The current source of Metagoofil may no longer work. However, we are including a link to a modified version that should function correctly. Be aware that some servers may disallow Metagoofil access to the files extracted by Metagoofil which will lead to an error for that particular file.
To install Metagoofil, all you have to do is download or clone the repository https://github.com/DimoffX/Metagoofil2016, open your Command line/Terminal, navigate to the trunk directory of the repository with cd and type python metagoofil.py to get help. You would need to have Python 2 installed on your machine to run it, which you can get from https://www.python.org/downloads/.
A sample command that you can try out is:
python metagoofil.py -d example.com -t pdf -l 5 -n 5 -o bgsites -f “example.html”
This will scan the given website for pdf files, download the first five files found, save them in the bgsites folder and create an HTML report named “novinite.html”
Figure 17: A Metagoofil HTML report for a website
Figure 18: An inline Metagoofil report for a Word document found on a website
Another useful tool currently available is the website https://www.shodan.io/ which is itself a different search engine, one that allows us to find specific types of machines (web cameras, routers, servers) that are connected to the Internet along with metadata about them such as the software behind them.
Google’s cache is a great way to view websites that were changed or no longer exist. You can also use it for anonymously visiting web pages without establishing a connection with the server of the web page as you only make an HTTP request to Google.
To do this, all you have to do is visit the cache of the desired web page with a &strip=1 added to the Google’s web cache URL to view the Text-only version of the web page. If the strip parameter is not added, you are still going to request external resources from the website itself such as images from the cached website itself.
Figure 10: Anonymously visiting a Wikipedia page
Anonymous Googling is especially useful when combined with proxies.
A simple way to open the text of the desired web page from the Google search results without accessing the normal cache is to click on the arrow next to the web page’s URL address, right click cache from the navigation that pops up, copy the link’s address, paste it into your browser address bar and add &strip=1 or %26strip%3D1 (the URL encoded form of &strip=1) to the URL encoded webcache.googleusercontent.com URL.
Below are some explanatory images.
Needs a conclusion
Figure 11: Copying the URL of the cached web page
Figure 12: Pasting the URL into the address bar and adding &strip=1 to the cached web page
Figure 13: You need to end up in the text-only version of that web page
Be wary that if you actually follow any link in the cache – you would end up on the actual website outside of any cache and anonymity.
Finally, another way to ensure anonymity is to view the web page through Google Translate where the request to the web page would be made by Google servers instead of your browser.

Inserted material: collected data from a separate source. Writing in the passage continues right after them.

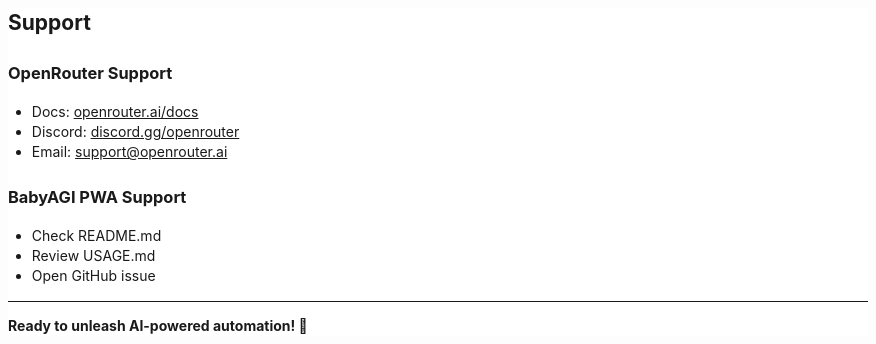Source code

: ## Support

### OpenRouter Support
- Docs: [openrouter.ai/docs](https://openrouter.ai/docs)
- Discord: [discord.gg/openrouter](https://discord.gg/openrouter)
- Email: support@openrouter.ai

### BabyAGI PWA Support
- Check README.md
- Review USAGE.md
- Open GitHub issue

---

**Ready to unleash AI-powered automation! 🚀**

Google Hacking is not only a great way to discover and view web pages without being exposed to the targeted systems but an actual way of uncovering information in a typical Information Gathering phase of an attack. It is a must-know for most Information Security examinations and can bear great fruits if implemented correctly. Many queries are publicly shared in the GHDB for one to discover and examine while specific, personalized tests against sites can be made using advanced operators.